→ The problem
In the entries below, spot each line with the word "selezionare" and copy it.

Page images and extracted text
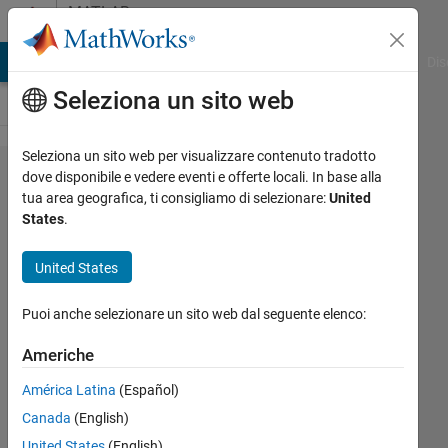
Vai al contenuto
MATLAB
Answers
ATLAB Answers
File Exchange
Cody
AI Chat Playground
Dis
Seleziona un sito web
Seleziona un sito web per visualizzare contenuto tradotto
how
dove disponibile e vedere eventi e offerte locali. In base alla
tua area geografica, ti consigliamo di selezionare:
United
to
States
.
sort
rows
United States
Puoi anche selezionare un sito web dal seguente elenco:
andrew
29 Gen
Americhe
2014
América Latina
(Español)
2
Risposte
Canada
(English)
United States
(English)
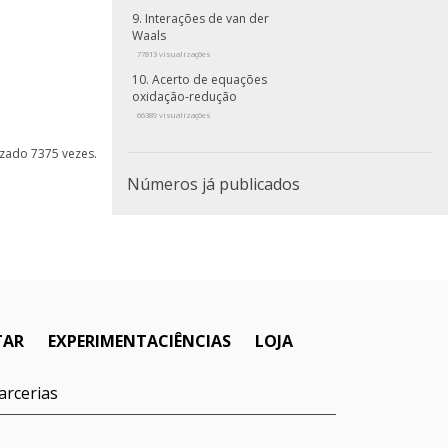
Interações de van der
Waals
77813 visualizações
Acerto de equações
oxidação-redução
66389 visualizações
lizado 7375 vezes.
Números já publicados
TAR
EXPERIMENTACIÊNCIAS
LOJA
arcerias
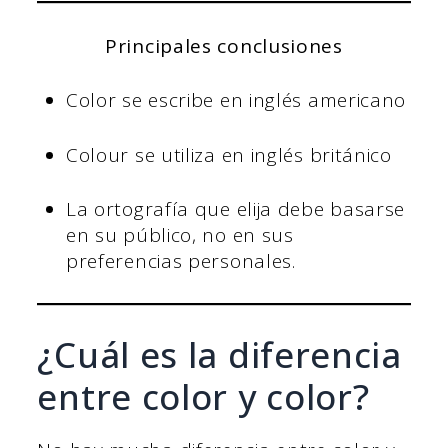
Principales conclusiones
Color se escribe en inglés americano
Colour se utiliza en inglés británico
La ortografía que elija debe basarse
en su público, no en sus
preferencias personales.
¿Cuál es la diferencia
entre color y color?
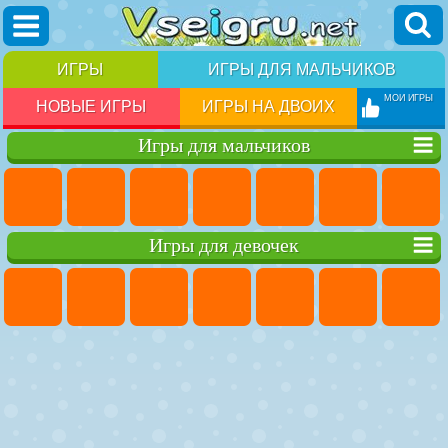
ИГРЫ
ИГРЫ ДЛЯ МАЛЬЧИКОВ
МОИ ИГРЫ
НОВЫЕ ИГРЫ
ИГРЫ НА ДВОИХ
Игры для мальчиков
Игры для девочек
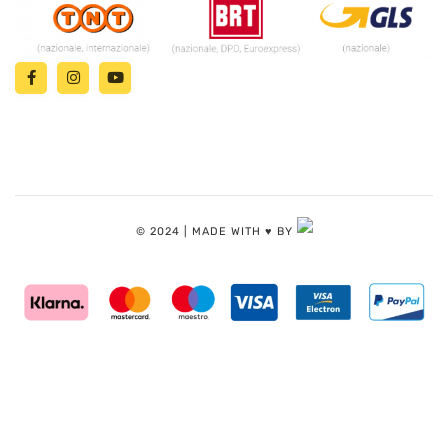
© 2024 | MADE WITH ♥️ BY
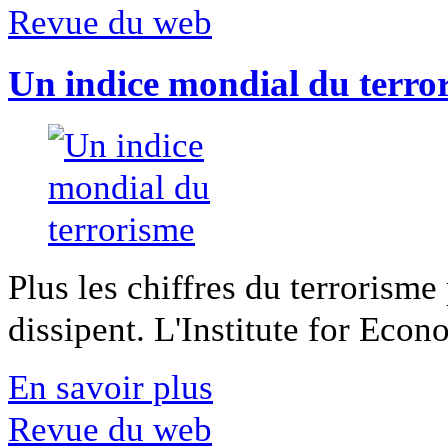
Revue du web
Un indice mondial du terro
Plus les chiffres du terrorisme
dissipent. L'Institute for Econ
En savoir plus
Revue du web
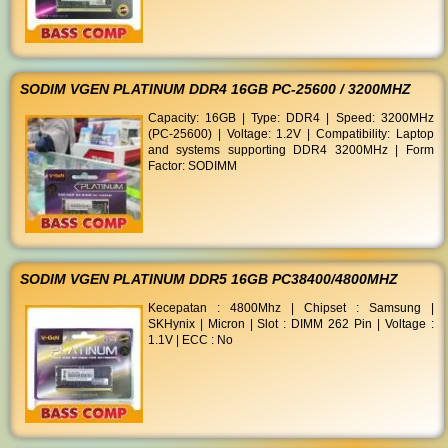
SODIM VGEN PLATINUM DDR4 16GB PC-25600 / 3200MHZ
Capacity: 16GB | Type: DDR4 | Speed: 3200MHz
(PC-25600) | Voltage: 1.2V | Compatibility: Laptop
and systems supporting DDR4 3200MHz | Form
Factor: SODIMM
SODIM VGEN PLATINUM DDR5 16GB PC38400/4800MHZ
Kecepatan : 4800Mhz | Chipset : Samsung |
SKHynix | Micron | Slot : DIMM 262 Pin | Voltage :
1.1V | ECC : No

→ Solution to this task
tua area geografica, ti consigliamo di selezionare:
Puoi anche selezionare un sito web dal seguente elenco:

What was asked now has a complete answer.